Desde este punto de vista, las graves corruptelas a las que hemos asistido abren un campo a la reflexión. Estos casos demuestran que la corrupción que nos escandaliza es mala; en cambio, el escándalo que nos produce la corrupción es bueno, al activar en nosotros el vigor moral necesario para hacerles frente. Y así, estos mismos casos nos han demostrado que, lejos de ser una sociedad transigente con estas prácticas, la española es una sociedad celosamente intolerante con la corrupción. Y con ese rechazo en firme, demuestra su propia madurez democrática.

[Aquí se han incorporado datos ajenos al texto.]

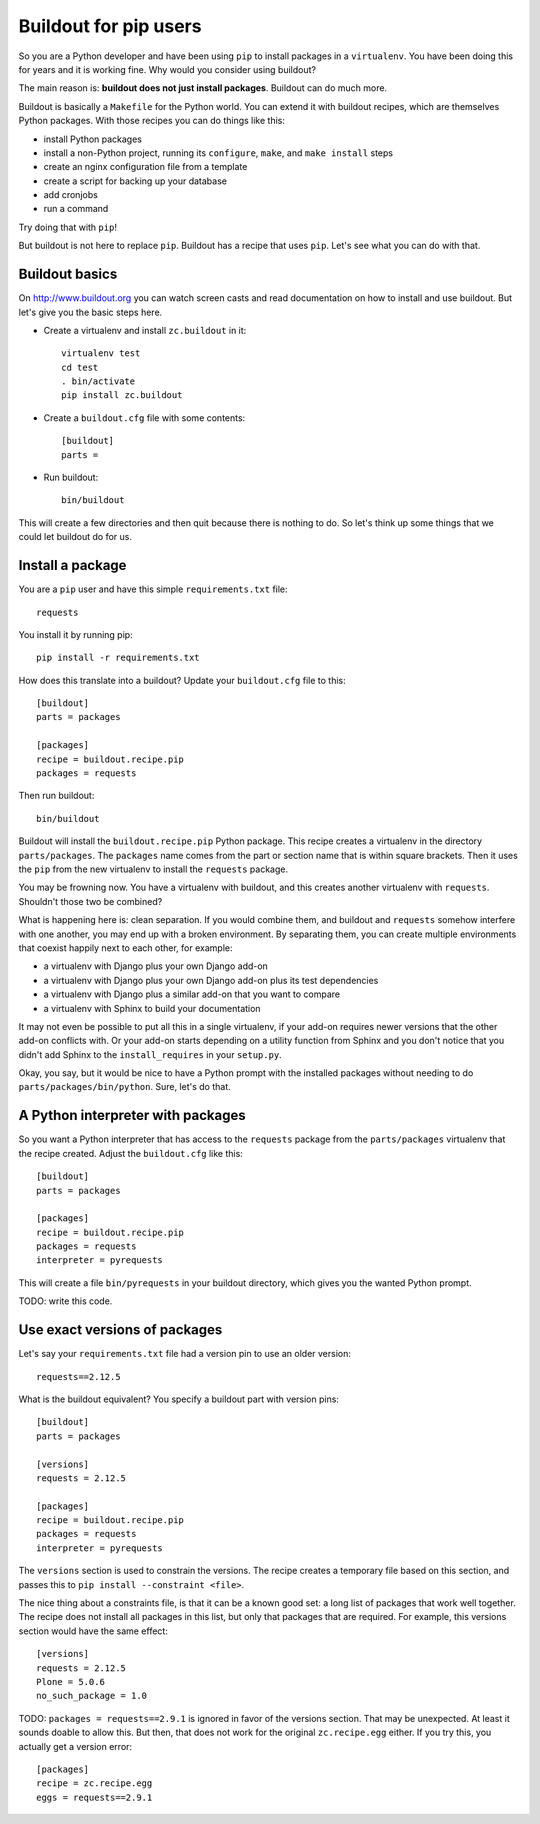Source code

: Buildout for pip users
======================

So you are a Python developer and have been using ``pip`` to install packages in a ``virtualenv``.
You have been doing this for years and it is working fine.
Why would you consider using buildout?

The main reason is:
**buildout does not just install packages**.
Buildout can do much more.

Buildout is basically a ``Makefile`` for the Python world.
You can extend it with buildout recipes, which are themselves Python packages.
With those recipes you can do things like this:

- install Python packages
- install a non-Python project, running its ``configure``, ``make``, and ``make install`` steps
- create an nginx configuration file from a template
- create a script for backing up your database
- add cronjobs
- run a command

Try doing that with ``pip``!

But buildout is not here to replace ``pip``.
Buildout has a recipe that uses ``pip``.
Let's see what you can do with that.


Buildout basics
---------------

On http://www.buildout.org you can watch screen casts and read documentation on how to install and use buildout.
But let's give you the basic steps here.

- Create a virtualenv and install ``zc.buildout`` in it::

    virtualenv test
    cd test
    . bin/activate
    pip install zc.buildout

- Create a ``buildout.cfg`` file with some contents::

    [buildout]
    parts =

- Run buildout::

    bin/buildout

This will create a few directories and then quit because there is nothing to do.
So let's think up some things that we could let buildout do for us.


Install a package
-----------------

You are a ``pip`` user and have this simple ``requirements.txt`` file::

    requests

You install it by running pip::

    pip install -r requirements.txt

How does this translate into a buildout?
Update your ``buildout.cfg`` file to this::

    [buildout]
    parts = packages

    [packages]
    recipe = buildout.recipe.pip
    packages = requests

Then run buildout::

     bin/buildout

Buildout will install the ``buildout.recipe.pip`` Python package.
This recipe creates a virtualenv in the directory ``parts/packages``.
The ``packages`` name comes from the part or section name that is within square brackets.
Then it uses the ``pip`` from the new virtualenv to install the ``requests`` package.

You may be frowning now.
You have a virtualenv with buildout, and this creates another virtualenv with ``requests``.
Shouldn't those two be combined?

What is happening here is: clean separation.
If you would combine them, and buildout and ``requests`` somehow interfere with one another, you may end up with a broken environment.
By separating them, you can create multiple environments that coexist happily next to each other, for example:

- a virtualenv with Django plus your own Django add-on
- a virtualenv with Django plus your own Django add-on plus its test dependencies
- a virtualenv with Django plus a similar add-on that you want to compare
- a virtualenv with Sphinx to build your documentation

It may not even be possible to put all this in a single virtualenv, if your add-on requires newer versions that the other add-on conflicts with.
Or your add-on starts depending on a utility function from Sphinx and you don't notice that you didn't add Sphinx to the ``install_requires`` in your ``setup.py``.

Okay, you say, but it would be nice to have a Python prompt with the installed packages without needing to do ``parts/packages/bin/python``.
Sure, let's do that.


A Python interpreter with packages
----------------------------------

So you want a Python interpreter that has access to the ``requests`` package from the ``parts/packages`` virtualenv that the recipe created.
Adjust the ``buildout.cfg`` like this::

    [buildout]
    parts = packages

    [packages]
    recipe = buildout.recipe.pip
    packages = requests
    interpreter = pyrequests

This will create a file ``bin/pyrequests`` in your buildout directory, which gives you the wanted Python prompt.

TODO: write this code.


Use exact versions of packages
------------------------------

Let's say your ``requirements.txt`` file had a version pin to use an older version::

    requests==2.12.5

What is the buildout equivalent?
You specify a buildout part with version pins::

    [buildout]
    parts = packages

    [versions]
    requests = 2.12.5

    [packages]
    recipe = buildout.recipe.pip
    packages = requests
    interpreter = pyrequests

The ``versions`` section is used to constrain the versions.
The recipe creates a temporary file based on this section, and passes this to ``pip install --constraint <file>``.

The nice thing about a constraints file, is that it can be a known good set: a long list of packages that work well together.
The recipe does not install all packages in this list, but only that packages that are required.
For example, this versions section would have the same effect::

    [versions]
    requests = 2.12.5
    Plone = 5.0.6
    no_such_package = 1.0

.. We could mention ``packages = requests==2.12.5`` without a versions section as option.
   But if we allow that, we can put it in detailed documentation.
   In this document, showing all choices would be too much informatin.

TODO: ``packages = requests==2.9.1`` is ignored in favor of the versions section.
That may be unexpected.
At least it sounds doable to allow this.
But then, that does not work for the original ``zc.recipe.egg`` either.
If you try this, you actually get a version error::

    [packages]
    recipe = zc.recipe.egg
    eggs = requests==2.9.1

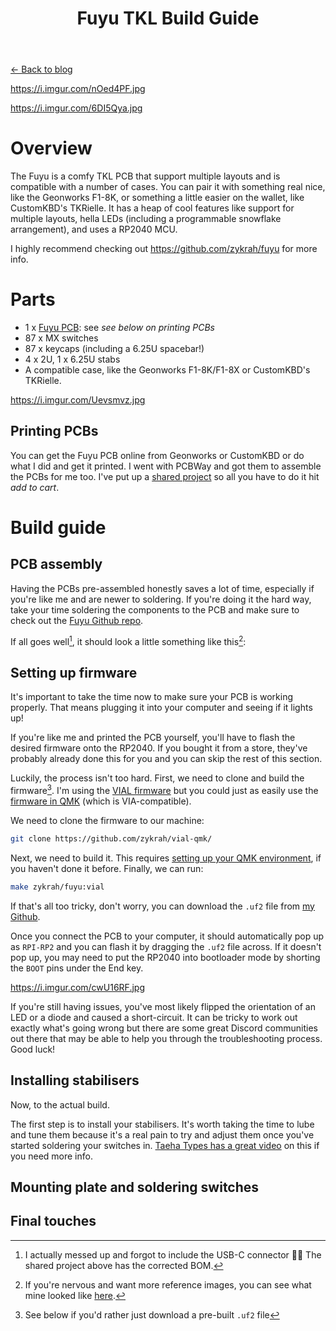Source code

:#+TITLE: Fuyu TKL Build Guide
#+OPTIONS: toc:1

[[file:index.org][← Back to blog]]

https://i.imgur.com/nOed4PF.jpg

https://i.imgur.com/6DI5Qya.jpg

* Overview
The Fuyu is a comfy TKL PCB that support multiple layouts and is compatible with a number of cases. You can pair it with something real nice, like the Geonworks F1-8K, or something a little easier on the wallet, like CustomKBD's TKRielle. It has a heap of cool features like support for multiple layouts, hella LEDs (including a programmable snowflake arrangement), and uses a RP2040 MCU.

I highly recommend checking out https://github.com/zykrah/fuyu for more info.

* Parts
- 1 x [[https://github.com/zykrah/fuyu][Fuyu PCB]]: see [[*Printing PCBs][see below on printing PCBs]]
- 87 x MX switches
- 87 x keycaps (including a 6.25U spacebar!)
- 4 x 2U, 1 x 6.25U stabs
- A compatible case, like the Geonworks F1-8K/F1-8X or CustomKBD's TKRielle.

https://i.imgur.com/Uevsmvz.jpg

** Printing PCBs
You can get the Fuyu PCB online from Geonworks or CustomKBD or do what I did and get it printed. I went with PCBWay and got them to assemble the PCBs for me too. I've put up a [[https://www.pcbway.com/project/shareproject/Fuyu_TKL_Keyboard_PCB_f114f3c9.html][shared project]] so all you have to do it hit /add to cart/.

* Build guide
** PCB assembly
Having the PCBs pre-assembled honestly saves a lot of time, especially if you're like me and are newer to soldering. If you're doing it the hard way, take your time soldering the components to the PCB and make sure to check out the [[https://github.com/zykrah/fuyu][Fuyu Github repo]].

If all goes well[fn::I actually messed up and forgot to include the USB-C connector 🤦‍♂️ The shared project above has the corrected BOM.], it should look a little something like this[fn::If you're nervous and want more reference images, you can see what mine looked like [[https://pcbwayfile.s3.us-west-2.amazonaws.com/mail/23/01/07/1501006057824.zip][here]].]:

[[https://i.imgur.com/V5dXndl.jpg]]

** Setting up firmware
It's important to take the time now to make sure your PCB is working properly. That means plugging it into your computer and seeing if it lights up!

If you're like me and printed the PCB yourself, you'll have to flash the desired firmware onto the RP2040. If you bought it from a store, they've probably already done this for you and you can skip the rest of this section.

Luckily, the process isn't too hard. First, we need to clone and build the firmware[fn::See below if you'd rather just download a pre-built =.uf2= file]. I'm using the [[https://github.com/zykrah/vial-qmk/tree/vdev-zykrah/keyboards/zykrah/fuyu][VIAL firmware]] but you could just as easily use the [[https://github.com/qmk/qmk_firmware/tree/master/keyboards/zykrah/slime88][firmware in QMK]] (which is VIA-compatible).

We need to clone the firmware to our machine:
#+begin_src sh
git clone https://github.com/zykrah/vial-qmk/
#+end_src

Next, we need to build it. This requires [[https://docs.qmk.fm/#/getting_started_build_tools][setting up your QMK environment]], if you haven't done it before. Finally, we can run:
#+begin_src sh
make zykrah/fuyu:vial
#+end_src

If that's all too tricky, don't worry, you can download the =.uf2= file from [[https://github.com/tzcl/keyboards/tree/fuyu][my Github]].

Once you connect the PCB to your computer, it should automatically pop up as =RPI-RP2= and you can flash it by dragging the =.uf2= file across. If it doesn't pop up, you may need to put the RP2040 into bootloader mode by shorting the =BOOT= pins under the End key.

https://i.imgur.com/cwU16RF.jpg

If you're still having issues, you've most likely flipped the orientation of an LED or a diode and caused a short-circuit. It can be tricky to work out exactly what's going wrong but there are some great Discord communities out there that may be able to help you through the troubleshooting process. Good luck!

** Installing stabilisers
Now, to the actual build.

The first step is to install your stabilisers. It's worth taking the time to lube and tune them because it's a real pain to try and adjust them once you've started soldering your switches in. [[https://www.youtube.com/watch?v=usNx1_d0HbQ][Taeha Types has a great video]] on this if you need more info.

** Mounting plate and soldering switches

** Final touches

Tal y como se ha dicho, si huimos de demagogias, no podemos afirmar que nunca volverá a haber un nuevo caso de corrupción. En cambio, sí podemos ofrecer a los ciudadanos una respuesta política firme ante los escándalos. Y también podemos, a través de una mayor dureza de las leyes, disuadir y castigar eficazmente los comportamientos reprochables e impulsar la transparencia, la rendición de cuentas y el perfeccionamiento de los sistemas de control: en una palabra, la ejemplaridad.
Las medidas que hoy debatiremos no son improvisadas: son fruto de la discusión con otros grupos, de la atención a los ciudadanos y del criterio de los expertos. Afectan desde la financiación de los partidos políticos hasta el modelo de funcionamiento de los mismos; desde la forma de contratar por parte de la Administración, hasta los requisitos que han de cumplir los altos cargos públicos en el desempeño de sus funciones; desde el endurecimiento de determinados delitos hasta la manera en que se puede agilizar la instrucción de los sumarios.
Desde el primer Debate de Política General que se celebró en esta legislatura, siempre he manifestado la necesidad de avanzar en la lucha contra la corrupción. Desde el primer momento, mi Gobierno ha defendido la independencia de jueces y fiscales para llevar a cabo su tarea, fueran quienes fueran los investigados. Pero si es la Justicia la que decide quiénes son culpables, somos los políticos quienes debemos ofrecer una respuesta política a un problema de hondo calado social.
Es cierto que la gran mayoría de políticos en España trabaja ejemplar y lealmente por el bien común, cada uno desde su posición ideológica, y son esos políticos honrados los más perjudicados por la sospecha generalizada. También es cierto que policías, jueces y fiscales están haciendo eficaz y ejemplarmente su trabajo. No hay en España ningún tipo de impunidad. No hay injerencias políticas en la investigación o descalificaciones a la Justicia o a la Prensa, como hemos visto en otras épocas. El Estado de Derecho responde, también en los casos en que la corrupción –como estamos viendo estos días– se ha producido en el pasado y no en el presente.
Todo esto es cierto, pero también lo es la alarma entre la población y la desconfianza de nuestros compatriotas hacia las instituciones y a quienes les representamos en ellas. Por ello, del mismo modo que hemos tenido que trabajar durísimamente para sobreponernos a la crisis económica, toca ahora recuperar la confianza de los españoles en su democracia y sus instituciones y apuntalar su ejemplaridad. El Gobierno se ha puesto a la cabeza de este empeño, pero no quiere estar solo en esta tarea. Llevamos nuestras propuestas, pero queremos incorporar las mejoras de otros grupos. Sólo así daremos la respuesta que de nosotros esperan los españoles.